EXERCISE DETAILS: From the listing below, pull out all lines with "down" in them.

RECORDED DATA:
*** Block opens ***

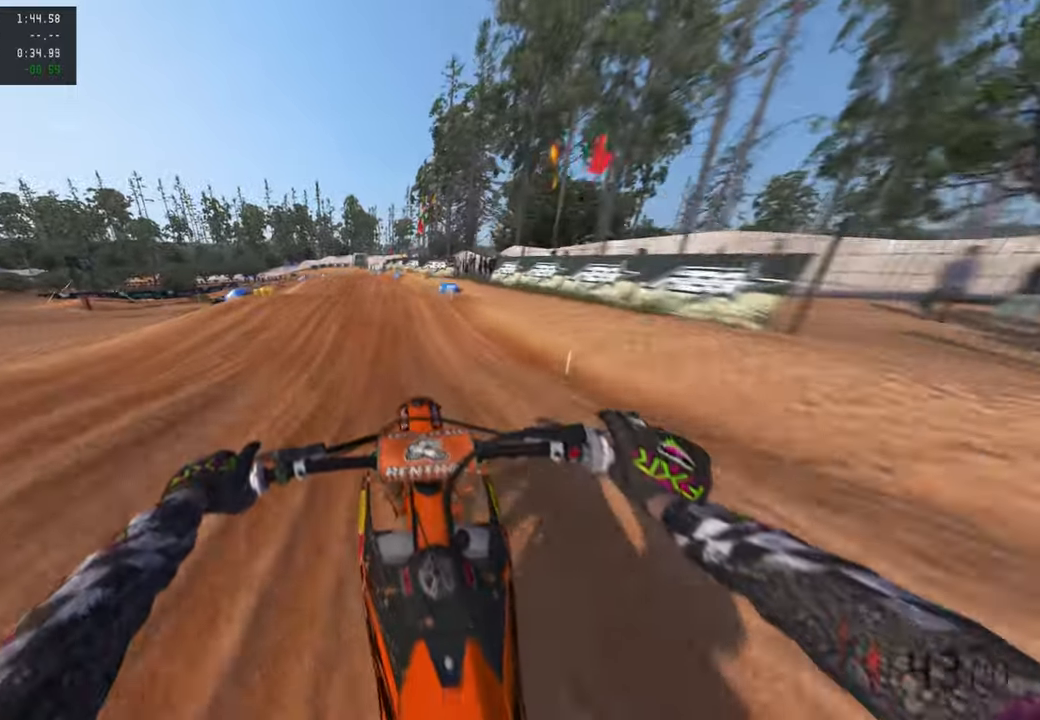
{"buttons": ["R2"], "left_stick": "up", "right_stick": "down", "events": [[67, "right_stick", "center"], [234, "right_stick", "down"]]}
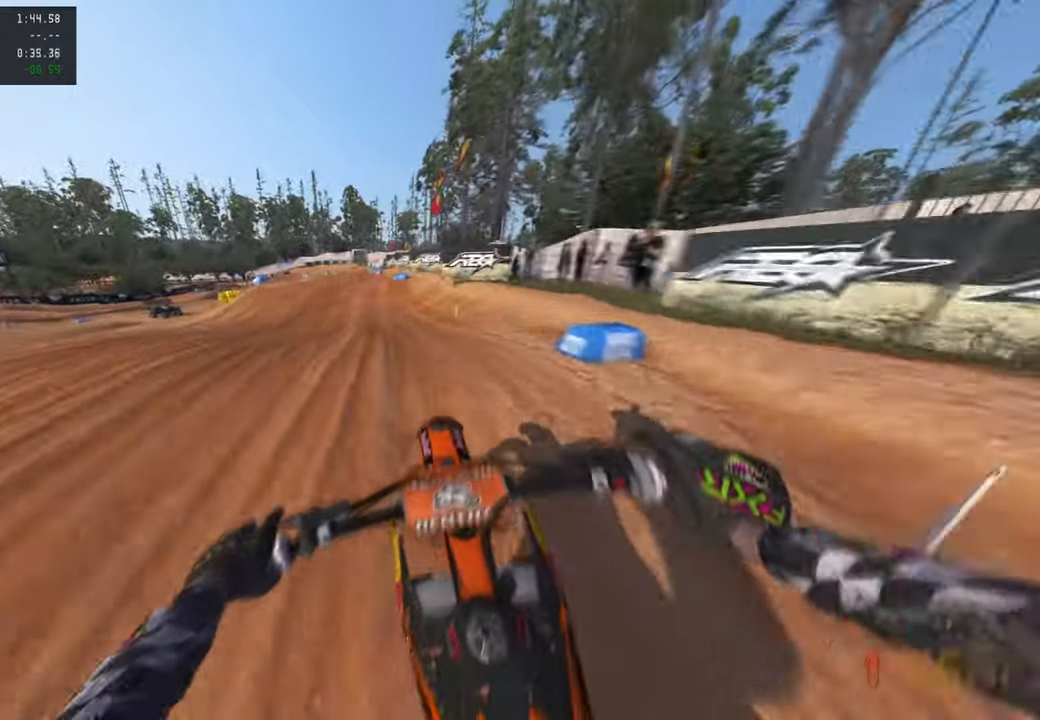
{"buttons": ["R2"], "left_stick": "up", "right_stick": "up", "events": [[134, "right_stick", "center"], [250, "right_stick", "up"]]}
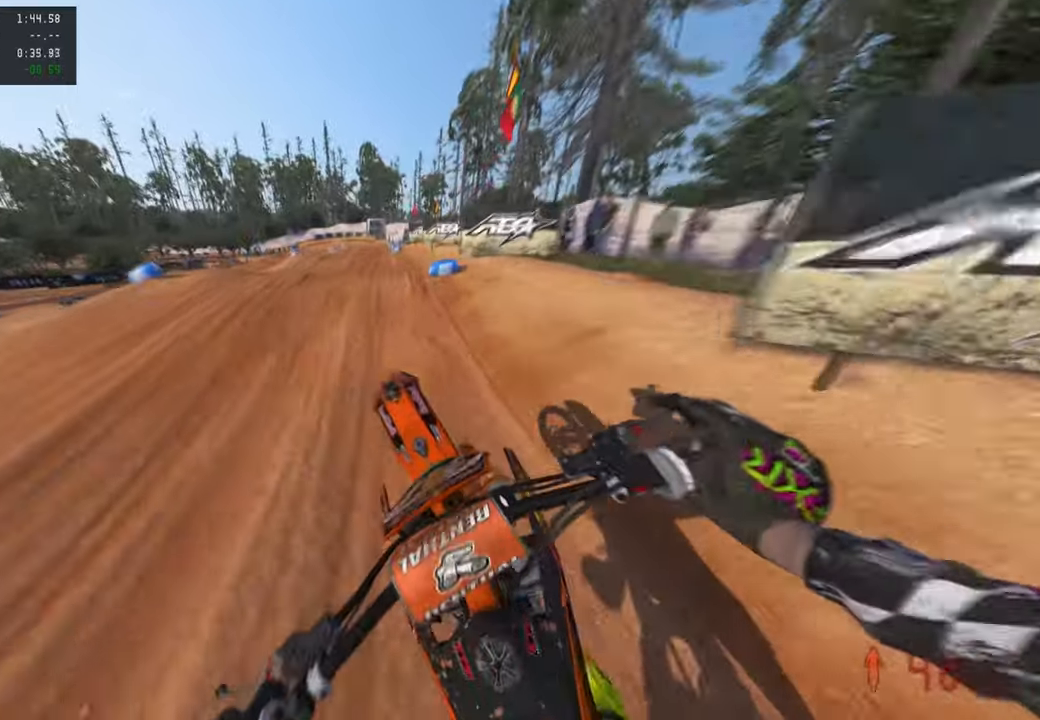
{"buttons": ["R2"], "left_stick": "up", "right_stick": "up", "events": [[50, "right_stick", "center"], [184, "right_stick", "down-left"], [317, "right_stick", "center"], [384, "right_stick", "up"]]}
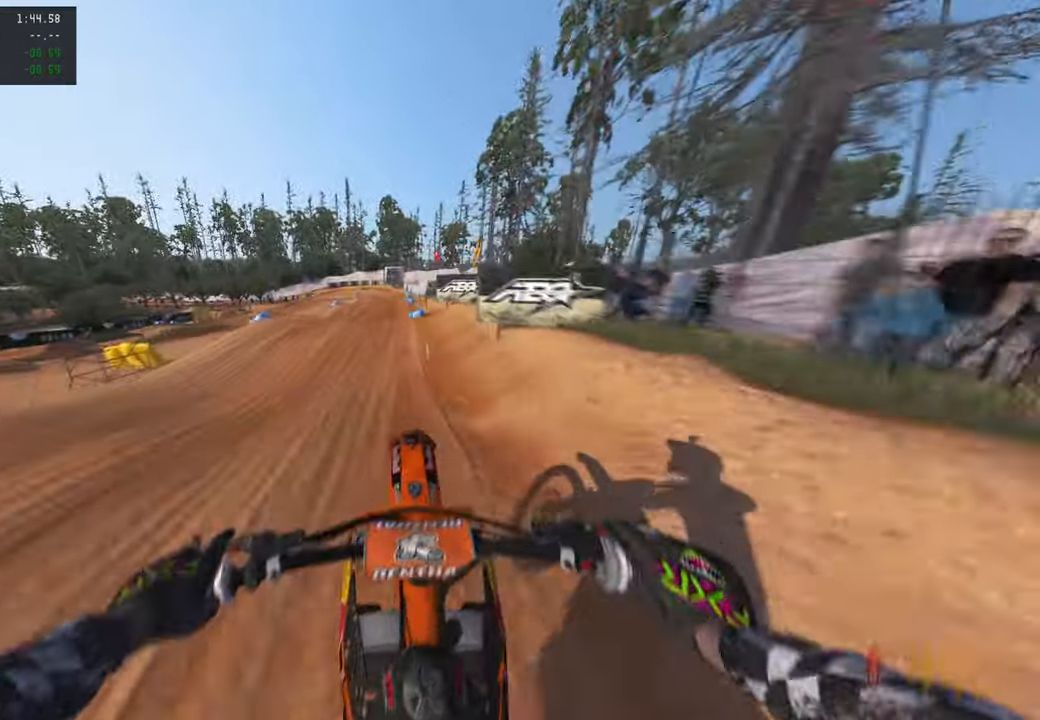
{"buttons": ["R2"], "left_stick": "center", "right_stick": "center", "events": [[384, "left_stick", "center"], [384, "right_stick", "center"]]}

*** Block closes ***

RESULT:
{"buttons": ["R2"], "left_stick": "up", "right_stick": "down", "events": [[67, "right_stick", "center"], [234, "right_stick", "down"]]}
{"buttons": ["R2"], "left_stick": "up", "right_stick": "up", "events": [[50, "right_stick", "center"], [184, "right_stick", "down-left"], [317, "right_stick", "center"], [384, "right_stick", "up"]]}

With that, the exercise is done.